No mês do centenário da Semana de Arte Moderna, a cultura nacional sofreu um duro golpe do governo federal, que mudou as regras da Lei Rouanet e reduziu a capacidade de financiamento da nossa indústria cultural.
É mais um elemento do ambiente político e ideológico tóxico que estamos vivendo, pautado pelo obscurantismo da política oficial. Não à toa, ocorre num momento tão simbólico como essa efeméride.
Marco da história de São Paulo, que emergia como centro dinâmico da economia brasileira e polo hegemônico da Primeira República, a Semana de Arte Moderna de 1922 foi uma ruptura com o parnasianismo, o simbolismo e a arte acadêmica, que iria se somar e influenciar outras manifestações modernistas, que ocorriam no Rio de janeiro e outras capitais do país. Agora, parece que o governo quer fazer a roda da história voltar para trás e inviabilizar teatros, cinemas, a música, o audiovisual e, principalmente, a vida profissional de artistas, diretores e produtores culturais.

**Tarefa proposta A:**
Indique se cada afirmação abaixo está de acordo com o texto sobre a Lei Rouanet e a Semana de Arte Moderna, respondendo sim ou não e citando literalmente as palavras do texto que decidem a questão.
(i) A Semana de Arte Moderna de 1922 representou uma ruptura com o parnasianismo e o simbolismo.
(ii) O governo federal ampliou a capacidade de financiamento da indústria cultural.
(iii) As manifestações modernistas ocorriam somente em São Paulo.
**Tarefa proposta B:**
Dê continuidade ao texto sobre a Lei Rouanet e a Semana de Arte Moderna, começando logo após a última frase apresentada.

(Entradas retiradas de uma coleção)
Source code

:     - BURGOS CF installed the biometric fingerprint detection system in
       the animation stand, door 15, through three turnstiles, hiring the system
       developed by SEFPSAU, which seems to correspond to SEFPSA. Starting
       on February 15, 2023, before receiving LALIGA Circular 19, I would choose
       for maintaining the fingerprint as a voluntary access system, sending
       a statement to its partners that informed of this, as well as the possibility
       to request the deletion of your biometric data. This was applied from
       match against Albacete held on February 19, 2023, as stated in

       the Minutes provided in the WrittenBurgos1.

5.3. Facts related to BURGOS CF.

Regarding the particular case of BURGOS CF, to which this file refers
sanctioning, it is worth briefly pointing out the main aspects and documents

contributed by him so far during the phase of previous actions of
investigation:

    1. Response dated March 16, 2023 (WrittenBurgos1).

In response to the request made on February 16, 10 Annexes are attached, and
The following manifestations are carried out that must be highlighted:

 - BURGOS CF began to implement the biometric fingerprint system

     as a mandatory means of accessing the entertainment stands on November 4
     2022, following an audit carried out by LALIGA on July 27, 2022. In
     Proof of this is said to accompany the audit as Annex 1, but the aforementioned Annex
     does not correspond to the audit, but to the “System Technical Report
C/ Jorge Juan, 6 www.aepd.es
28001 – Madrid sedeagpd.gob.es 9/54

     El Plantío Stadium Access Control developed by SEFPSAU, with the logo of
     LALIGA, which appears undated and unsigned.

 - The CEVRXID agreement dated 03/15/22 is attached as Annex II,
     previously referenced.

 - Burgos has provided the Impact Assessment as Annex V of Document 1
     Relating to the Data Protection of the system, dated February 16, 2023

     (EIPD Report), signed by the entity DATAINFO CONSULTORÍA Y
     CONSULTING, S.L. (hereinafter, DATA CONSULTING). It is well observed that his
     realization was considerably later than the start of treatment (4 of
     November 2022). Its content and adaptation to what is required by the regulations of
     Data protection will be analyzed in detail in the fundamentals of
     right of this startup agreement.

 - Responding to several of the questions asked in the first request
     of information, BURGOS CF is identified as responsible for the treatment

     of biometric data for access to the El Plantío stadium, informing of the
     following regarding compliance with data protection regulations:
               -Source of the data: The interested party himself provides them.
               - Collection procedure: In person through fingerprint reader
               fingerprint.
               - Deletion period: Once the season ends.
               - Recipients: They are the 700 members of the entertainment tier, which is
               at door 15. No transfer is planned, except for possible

**Resposta do exercício A:**
(i) Sim: "foi uma ruptura com o parnasianismo, o simbolismo e a arte acadêmica".
(ii) Não: "reduziu a capacidade de financiamento da nossa indústria cultural".
(iii) Não: "que ocorriam no Rio de janeiro e outras capitais do país".

**Resposta do exercício B:**
Há 110 anos, motivados pelo Centenário da Independência, artistas e intelectuais anunciaram o rompimento com as correntes literárias e artísticas anteriores, defendendo um novo ponto de vista estético e o compromisso com a independência cultural do país. Entre os dias 13 e 17 de fevereiro, no Teatro Municipal de São Paulo, houve a exposição, no saguão, aberta ao público de 100 obras de arte que rompiam aqueles padrões, algumas das quais estão em grandes museus, e três sessões literárias e musicais noturnas. Inspirados nas vanguardas europeias e dispostos a promover a renovação da cultura brasileira, a força literária e artes plásticas conferiram à Semana de Arte de 1922 o caráter icônico que tem hoje, que se somou à mudança política que estava em curso, que iria desaguar na Revolução de 1930.
O modernismo no Brasil teve múltiplas manifestações, notadamente no Rio de Janeiro, em Minas Gerais e em Pernambuco, mas nenhuma delas com a mesma capacidade de traduzir, naquele momento, o fenômeno da industrialização, da urbanização e da imigração de estrangeiros, como ocorria em São Paulo. Por ironia, neste ano do Bicentenário da Independência, estamos assistindo a uma grande onda regressista no plano cultural, patrocinada pelo governo Bolsonaro, cujo objetivo é desarticular a nossa cultura e levar ao ostracismo seus mais importantes representantes.
A maneira de fazer isso é levar ao colapso o financiamento da cultura e seus protagonistas. Ontem, o Diário Oficial da União publicou mudanças nas regras da Lei de Incentivo à Cultura, de 1991, conhecida como Lei Rouanet, a mola mestra da indústria cultural brasileira. Assinada pelo secretário especial de Cultura do governo federal, Mario Frias, a instrução normativa define valores que podem ser captados por projeto e por empresas, bem como cachês pagos aos artistas.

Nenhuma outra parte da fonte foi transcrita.